The consequences of this situation justify immediate action, OOIDA argued. Many drivers won’t be able to find registered examiners to certify them before their prior certification expires. Other drivers will face burdens such as having to travel further to find an examiner, and the true availability of medical examiners is not accurately reported by a simple review of FMCSA registry data – especially in areas where the numbers are sparse, OOIDA said.

“There are also instances where examiners are putting additional conditions on CDL holders before they will give them a certification appointment – including requiring the CDL holder to make that examiner their primary care physician and transfer all medical files to him or her,” OOIDA told FMCSA. Another concern is that due to scarcity examiners might raise their prices.

In response to OOIDA’s petition, FMCSA said it is “closely monitoring the growing list and locations of certified medical examiners to ensure that an adequate number are registered by the May 21 deadline.” The agency says more than 13,000 medical professionals have passed the exam to be added to the registry.

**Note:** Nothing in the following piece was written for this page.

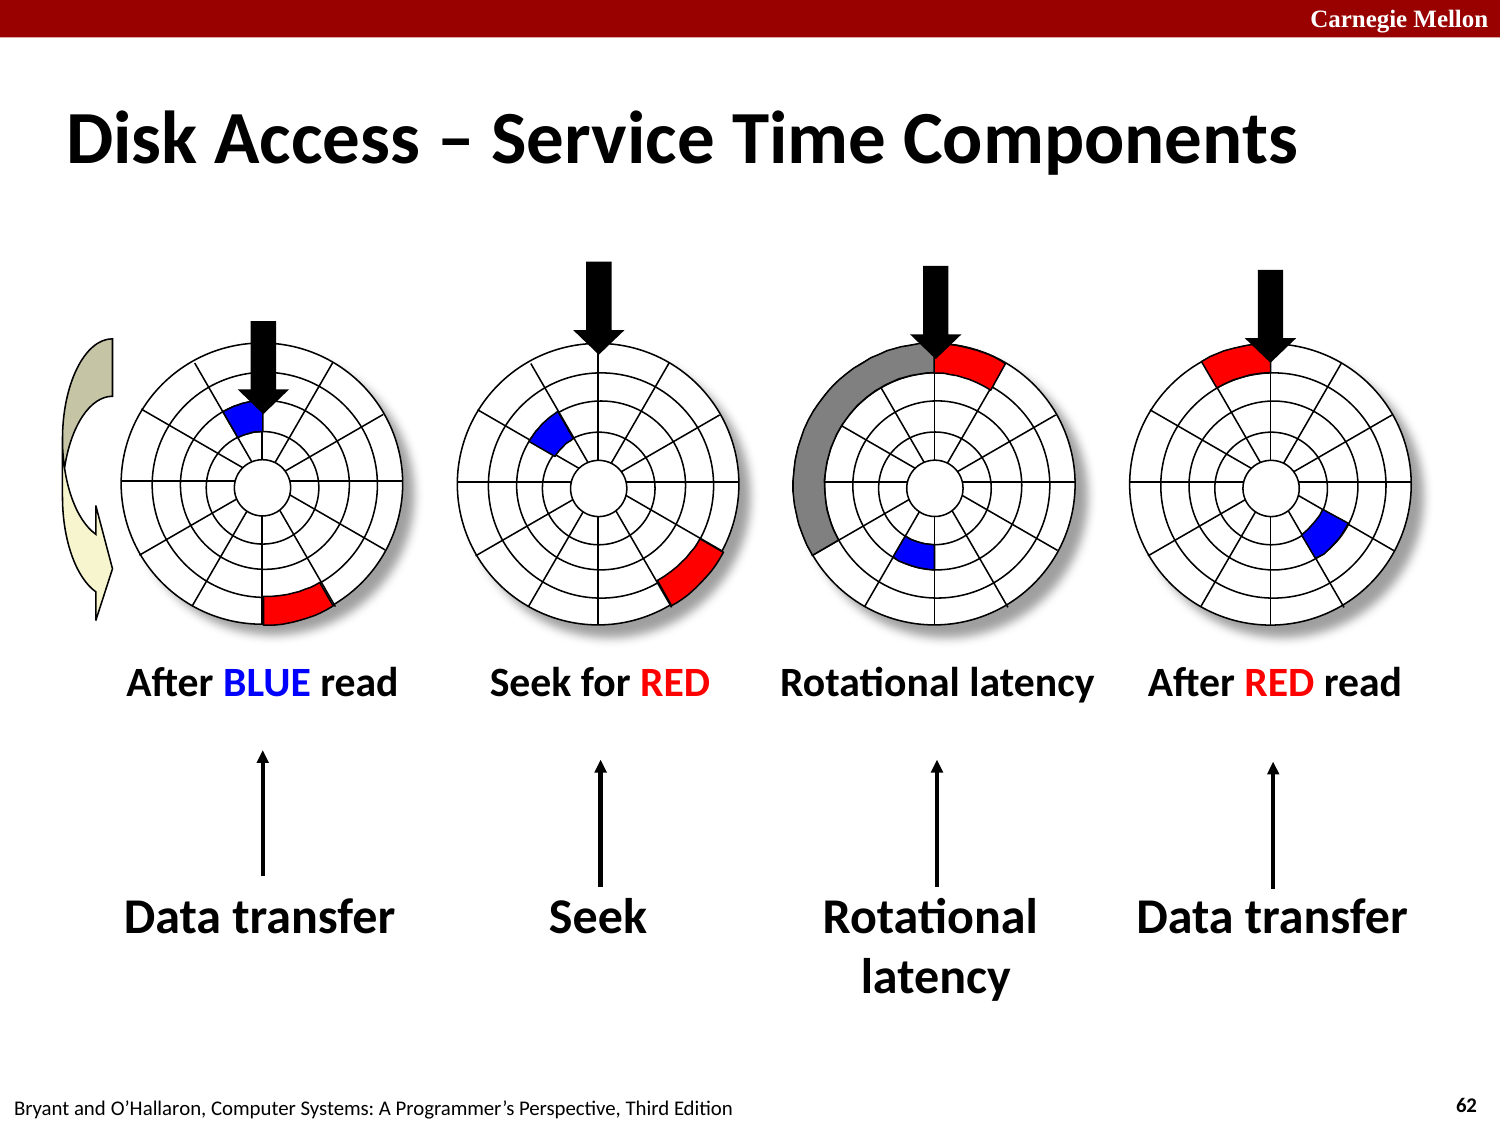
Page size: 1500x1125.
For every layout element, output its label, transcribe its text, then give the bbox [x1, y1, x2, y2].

In addition, 4,200 more are scheduled to take the test, and another 19,600 have signed up to start the process, FMCSA said. “There are certified examiners in every state, and dozens or hundreds in most cities.” FMCSA also emphasized that most drivers will not need a new physical exam immediately following the May deadline as certificates remain valid until the expiration date.

The American Trucking Associations supports the national registry as a way to ensure that all drivers are medically qualified. "However, we are concerned with the relatively slow pace at which medical professionals are being certified by FMCSA to be listed on the registry, as well as the geographic dispersion of certified examiners,” ATA said in response to the OOIDA petition. “We continue to work with FMCSA and our state association partners to identify underserved areas and we encourage FMCSA to be flexible in addressing any shortcomings."

A group representing small trucking companies praised OOIDA’s request for a delay of the May 21 deadline. “It’s a much larger problem for trucking than anyone knows,” said David Owen, president of the National Assn. of Small Trucking Companies. “The registry won’t treat rural-based long-haul trucking companies very well.” The sheer number of registered examiners is just one issue; the distribution of those examiners is critical, he said.

Also, NASTC says that the registry requirement is driving an increase in some medical practitioners at the expense of “true doctors,” Owen said. “We need to push back the implementation date and know more about the type of professionals joining the registry.”

Owen is concerned, for example, that a substantial proportion of the registered professionals are affiliated with sleep clinics or are otherwise not as qualified as they should be to make medical judgments.  “They will send every male over 50 with a neck size of more than 15.75 inches for a sleep study,” Owen said, referring to literature he says FMCSA continues to distribute even though Congress has ordered the agency to rescind regulatory guidance on sleep apnea.